Bu nedenle Kutsal Yazılar’ın tümünü bilmek çok önemlidir. Ne buyrukların ötesine geçmek, ne de Kutsal Kitap’taki buyrukları bir kenara atmak söz konusu olmamalıdır. Kutsal Kitap ne derse ona göre yaşamak Allah’ın hoşnut olduğu bir yaşam güncelleştirmektir. Yaşamda kendi günahlılığımızdan kaynaklanan sorunlar vardır. Uzlaşamadığımız durumlar vardır. Bazen ne yapılırsa yapılsın kendi benliğimiz bizleri geri dönemeyeceğimiz noktalara getirmektedir. Allah’ımız sevgi Allahı”dır. Kendi seçtikleri için her durumda esenlikte kalabilmeleri için gerekli ana buyrukları vermiştir. Çok çok özel durumlarda bu iki istisna olay gerçekleşip boşanma söz konusu olursa bekar kalmak ya da ikinci kez evlilik söz konusu olabilir. Ama bunun da yine gerçekten Allah’ın verdiği şartlara uygun olarak gerçekleşmesi gerekmektedir.

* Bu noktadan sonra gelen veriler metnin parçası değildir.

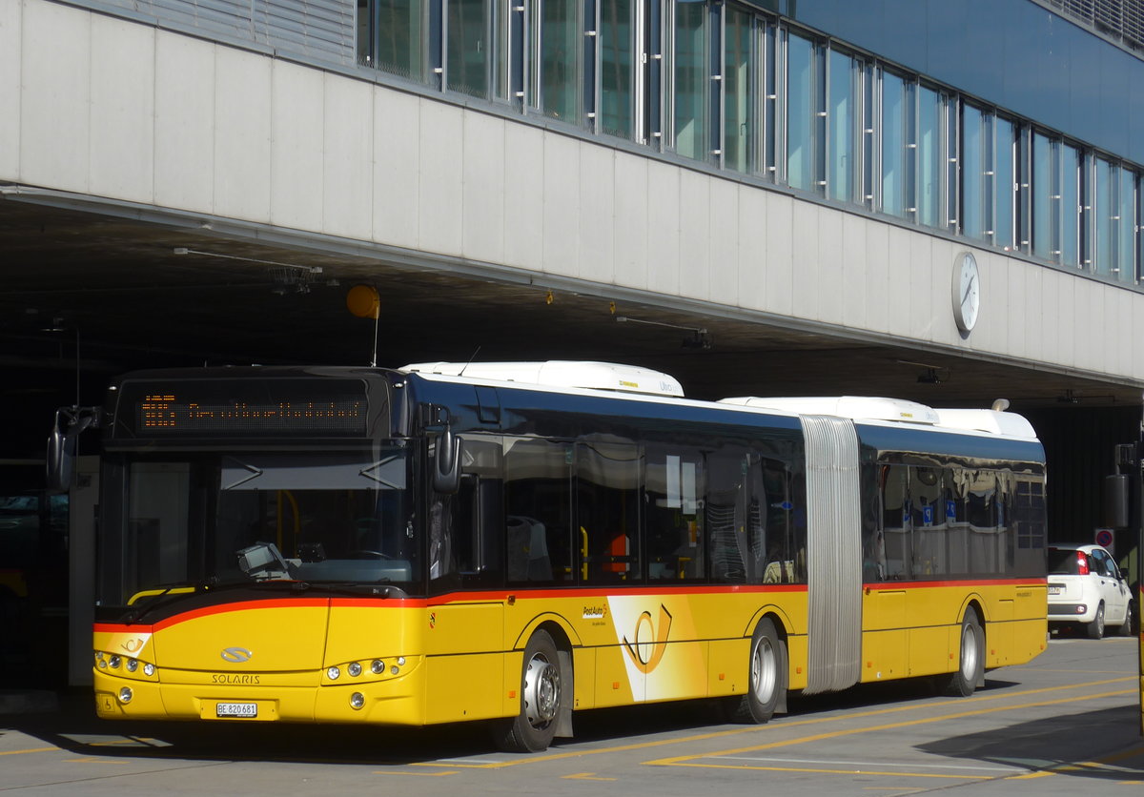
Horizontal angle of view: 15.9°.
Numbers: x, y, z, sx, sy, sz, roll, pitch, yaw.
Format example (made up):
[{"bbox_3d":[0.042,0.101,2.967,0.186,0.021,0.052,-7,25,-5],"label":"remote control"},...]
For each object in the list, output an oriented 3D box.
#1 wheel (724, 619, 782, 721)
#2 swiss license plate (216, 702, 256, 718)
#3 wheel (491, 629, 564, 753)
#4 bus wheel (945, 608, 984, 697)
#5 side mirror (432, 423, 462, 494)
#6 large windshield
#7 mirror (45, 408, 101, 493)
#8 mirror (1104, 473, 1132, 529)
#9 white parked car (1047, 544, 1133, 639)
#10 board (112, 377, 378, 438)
[{"bbox_3d":[1.567,2.426,36.505,0.310,0.950,0.950,0,-2,19],"label":"wheel"},{"bbox_3d":[-2.343,2.179,28.666,0.305,0.100,0.015,0,-2,19],"label":"swiss license plate"},{"bbox_3d":[-0.377,2.200,30.888,0.290,0.950,0.950,0,-2,19],"label":"wheel"},{"bbox_3d":[3.920,2.590,41.972,0.310,0.950,0.950,-1,-2,25],"label":"bus wheel"},{"bbox_3d":[-0.868,0.419,28.387,0.190,0.490,0.170,0,-2,19],"label":"side mirror"},{"bbox_3d":[-2.243,0.911,28.907,2.360,1.110,0.280,0,-6,19],"label":"large windshield"},{"bbox_3d":[-3.556,0.370,29.200,0.330,0.620,0.220,0,-2,19],"label":"mirror"},{"bbox_3d":[3.649,0.685,27.400,0.170,0.370,0.120,0,-2,19],"label":"mirror"},{"bbox_3d":[8.379,3.236,68.859,1.640,1.550,3.650,0,-2,20],"label":"white parked car"},{"bbox_3d":[-2.301,0.064,28.875,1.890,0.410,0.120,0,-2,19],"label":"board"}]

İnsanoğlu günahlı benliği ile zaman zaman günaha ve ruhsal anlamda başarısızlığa düşmektedir. Böyle durumlarda hem disiplin hem lütufla karşı karşıya kalmaktayız. Bu nedenle boşanma sonucunda bir yığın problemle uğraşmaktansa, bizleri boşanma kapısına kadar getirecek sorunlarla uğraşmayı öğrenmeliyiz. Bunun en iyi yolu Allah’ın evlilik üzerindeki amacı ve arzusunu iyi öğrenmek, O’ndan öğrendiklerimizi de yaşamlarımızda uygulamaktır.